Computing covariance matrix of complex array with defined function is not matching while comparing with np.cov


I am trying to write a simple covariance matrix function in Python.

import numpy as np

def manual_covariance(x):
    mean = x.mean(axis=1)
    print(x.shape[1])
    cov = np.zeros((len(x), len(x)), dtype='complex64')

    for i in range(len(mean)):
        for k in range(len(mean)):
            s = 0
            for j in range(len(x[1])):  # 5 Col
                s += np.dot((x[i][j] - mean[i]), (x[k][j] - mean[i]))
            cov[i, k] = s / ((x.shape[1]) - 1)
    return cov

With this function if I compute the covariance of:

A = np.array([[1, 2], [1, 5]])
man_cov = manual_covariance(A)
num_cov = np.cov(A)

My answer matches with the np.cov(), and there is no problem. But, when I use complex number instead, my answer does not match with np.cov()

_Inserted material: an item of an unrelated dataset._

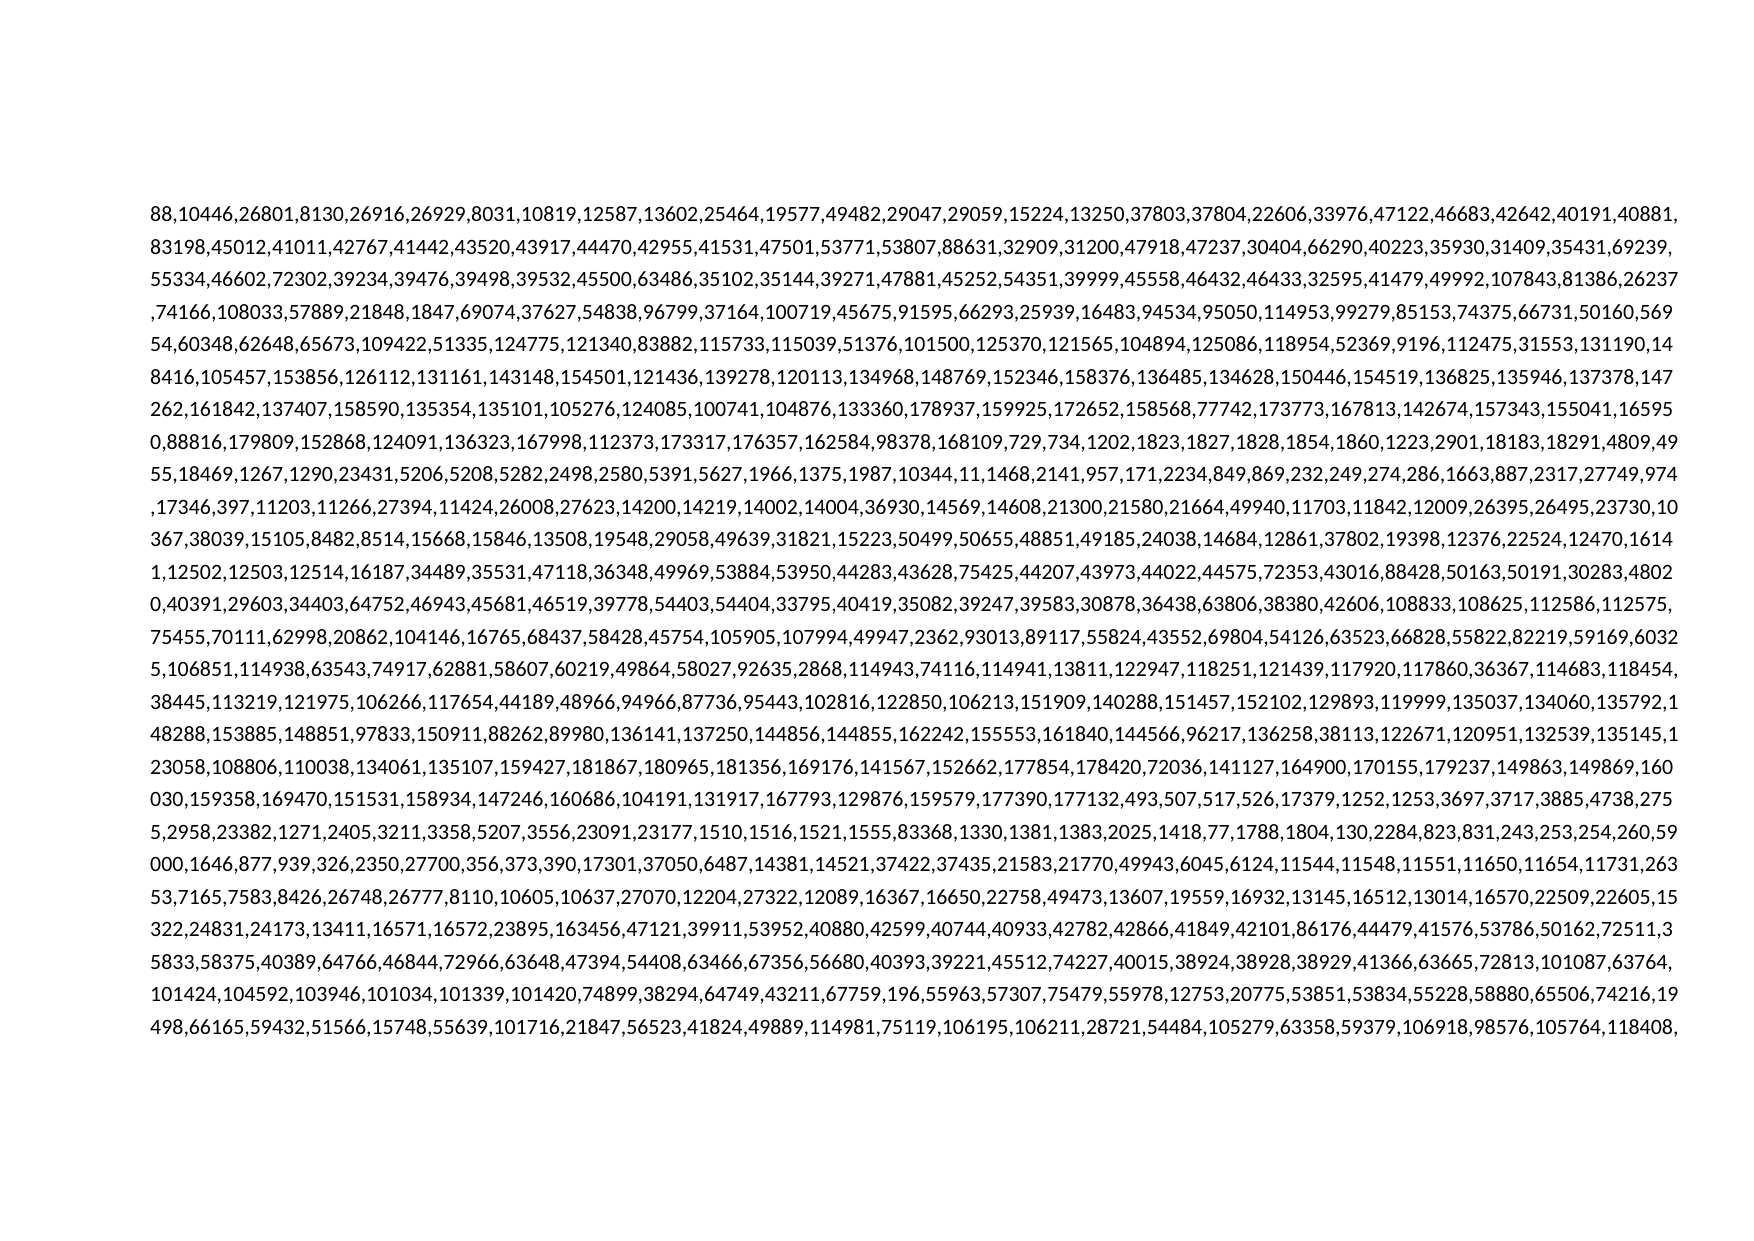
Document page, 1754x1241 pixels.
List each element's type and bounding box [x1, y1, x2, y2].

A = np.array([[1+1j, 1+2j], [1+4j, 5+5j]])
man_cov = manual_covariance(A)
num_cov = cov(A)

Manual result:
[[-0.5+0.j -0.5+2.j]
 [-0.5+2.j  7.5+4.j]]

Numpy cov result:
[[0.5+0.j 0.5+2.j]
 [0.5-2.j 8.5+0.j]]

I have tried printing every statement, to check where it can go wrong, but I am not able to find a fault.


Solution

  • It is because the dot product of two complex vectors z1 and z2 is defined as z1 · z2*, where * means conjugation. If you use s += np.dot((x[i,j] - mean[i]), np.conj(x[k,j] - mean[i])) you should get the correct result, where we have used Numpy's conjugate function.